In its most basic sense, mindfulness and mindful thinking improves three main qualities of attention in an individual: stability, control and efficiency.
Mindfulness boosts cognitive resources and breadth of attention, to help people juggle many events at once. It also increases an individual’s capacity to remain present, and reduces the mind’s futile wandering.
The latter accounts for almost half of the waking hours of the average person every day, so just think what you could manage in terms of focused efficiency and quality output if this time could be put to constructive use.
Managers’ Resolution for 2017 – Explore Mindful Thinking
Quite apart from all of the individual benefits of more mindful thinking, there is an even more compelling and urgent reason for managers to consciously adopt mindfulness in their conduct in the workplace. There are three broad compelling reasons for managers, business owners and other leaders to adopt a more mindful approach to their leadership style.
1. The Ripple Effect of Positivity
Although mindfulness is an individual activity, there is a vast amount of evidence to suggest that it reaches far beyond the individual and extends to group relations and interpersonal behaviour, which has obvious implications for the workplace.
Mindfulness and mindful thinking instills a greater capacity within the individual for empathy and compassion. These qualities are often neglected by management amid the hubbub of day-to-day business activities, despite the huge body of evidence on how great leaders have consistently used these qualities in order to have a positive effect in the workplace when managing teams.
Don’t continue to ignore all the evidence in favour of mindfulness and emotional intelligence. The secret to transformation is within, not without. When unlocked and applied in your daily life, the results are positive and infectious.
The US pacifist and labor and civil rights leader, AJ Muste, provides at least one pertinent illustration of the power of self-awareness and mindfulness over external solutions, Muste, whose integrity won him a degree of respect that’s unusual for a voice of protest, once wrote: “There is no way to peace.

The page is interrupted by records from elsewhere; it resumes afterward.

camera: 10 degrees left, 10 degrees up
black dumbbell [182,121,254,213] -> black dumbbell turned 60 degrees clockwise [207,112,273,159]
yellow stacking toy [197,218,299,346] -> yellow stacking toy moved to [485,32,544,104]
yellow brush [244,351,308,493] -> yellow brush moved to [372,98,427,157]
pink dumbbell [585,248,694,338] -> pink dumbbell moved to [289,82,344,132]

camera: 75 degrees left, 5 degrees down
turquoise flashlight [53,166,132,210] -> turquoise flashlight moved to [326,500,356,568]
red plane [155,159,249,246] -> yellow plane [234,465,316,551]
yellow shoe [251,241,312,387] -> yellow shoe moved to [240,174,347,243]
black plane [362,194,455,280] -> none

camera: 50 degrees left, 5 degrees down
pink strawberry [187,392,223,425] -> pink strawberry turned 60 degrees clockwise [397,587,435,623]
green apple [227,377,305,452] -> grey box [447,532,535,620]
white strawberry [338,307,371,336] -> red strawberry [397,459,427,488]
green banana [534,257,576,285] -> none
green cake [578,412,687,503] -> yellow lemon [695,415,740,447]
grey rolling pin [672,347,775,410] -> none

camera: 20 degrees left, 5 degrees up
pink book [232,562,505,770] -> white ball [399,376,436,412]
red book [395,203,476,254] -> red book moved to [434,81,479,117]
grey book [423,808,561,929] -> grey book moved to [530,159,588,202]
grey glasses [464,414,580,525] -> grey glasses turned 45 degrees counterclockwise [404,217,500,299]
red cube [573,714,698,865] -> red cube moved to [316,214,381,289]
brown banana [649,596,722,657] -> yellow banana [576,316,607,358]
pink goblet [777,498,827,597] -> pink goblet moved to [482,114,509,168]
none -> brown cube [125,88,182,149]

Peace is the way.”
2. The Realities of Employee Perceptions of Leaders
According to Daniel Goleman, when it comes to employees’ contentment in their work environment it’s often the leader that really counts.
And indeed, from the audiobook Mindfulness @ Work, a conversation between Goleman and Jon Kabat-Zinn on leading with emotional intelligence, Goleman posits that more than two-thirds—between 50 percent and 70 percent—of employees perceive that their organisation’s climate is “attributable to the actions and behaviours of their leader”.
This has clear implications, for immediate short-term professional efficiency and the health and effectiveness of relations between personnel, but also for bigger picture questions relating to the organisation’s human resources strategy.
Goleman writes. “A leader creates the environment that determines people’s moods at the office, and their mood, in turn, affects their productivity and level of engagement.”
3. Mindfulness Works, and Research Confirms It
Studies undertaken by researchers at the Lee Kong Chian School of Business in Singapore have explored the effect of supervisors’ mindful thinking traits on various aspects of employee wellbeing and performance.
Leading Mindfully: Two Studies on the Influence of Supervisor Trait Mindfulness on Employee Well-Being and Performance, involved 96 supervisors and subordinates from a variety of industries.
The researchers measured the level of mindful thinking and mindfulness in supervisors, in addition to their employees’ work-life balance, levels of emotional exhaustion and overall job performance.
Their results confirmed the researchers’ hypothesis that the more mindful the leader, the lower the employee’s emotional exhaustion. More mindful leadership was also associated with better work-life balance for the employee, and better overall job performance ratings of the employee.
The implications are clear: mindfulness is a win-win for managers, employees and the organisation’s bottom line.
If you heed no other reason for being a more mindful manager in 2017, at least give the findings of this study and other research some serious attention for the year ahead.